Dataset excerpts:
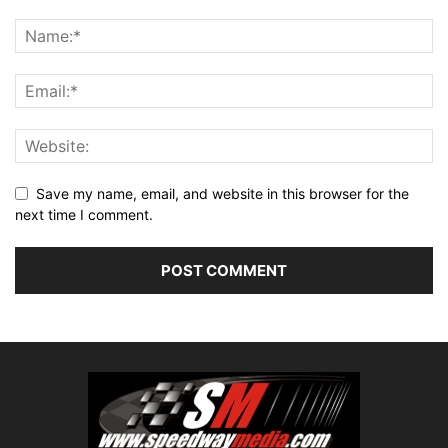
Save my name, email, and website in this browser for the
next time I comment.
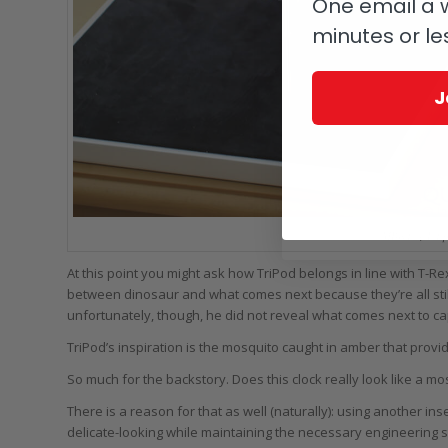
One email a w
minutes or le
J
MB&F + L’Épé
At this point you might ask how TriPod belongs in line with T-Rex.
between dinosaur and what comes next because they’re all sti
unfortunately, though, he did not reveal what comes next to cap
TriPod’s inspiration is the mosquito caught in amber that prov
So much for the backstory. Does this clock really look like a mos
There is a reason for that as well (naturally): using another ins
delicate-looking while maintaining the necessary engineering s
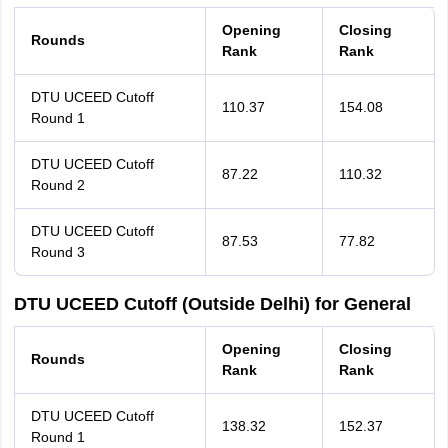
Opening
Closing
Rounds
Rank
Rank
DTU UCEED Cutoff
110.37
154.08
Round 1
DTU UCEED Cutoff
87.22
110.32
Round 2
DTU UCEED Cutoff
87.53
77.82
Round 3
DTU UCEED Cutoff (Outside Delhi) for General
Opening
Closing
Rounds
Rank
Rank
DTU UCEED Cutoff
138.32
152.37
Round 1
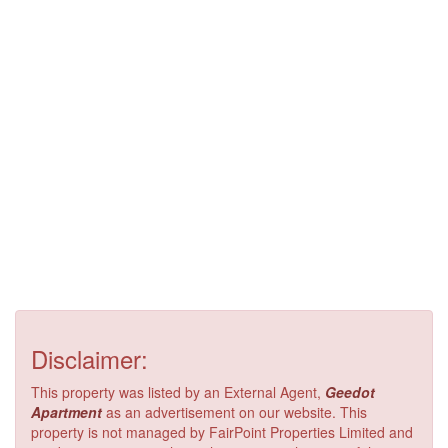
Disclaimer:
This property was listed by an External Agent,
Geedot
Apartment
as an advertisement on our website. This
property is not managed by FairPoint Properties Limited and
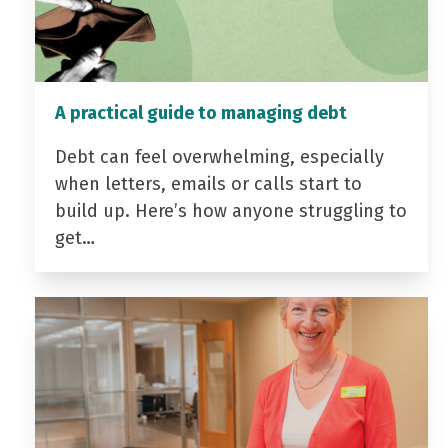
A practical guide to managing debt
Debt can feel overwhelming, especially
when letters, emails or calls start to
build up. Here’s how anyone struggling to
get…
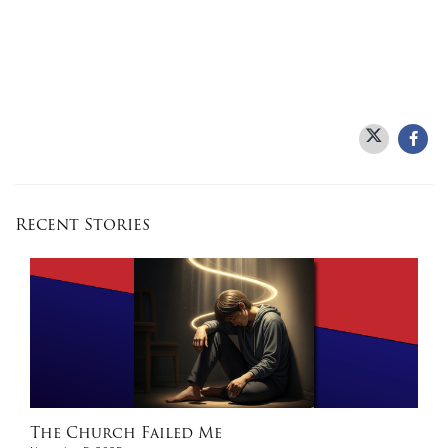
Recent Stories
The Church Failed Me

§ **JOB**
Whenever a line in the records contains the word "what", copy that line.

§ **ANSWER BELOW**
between dinosaur and what comes next because they’re all sti
unfortunately, though, he did not reveal what comes next to cap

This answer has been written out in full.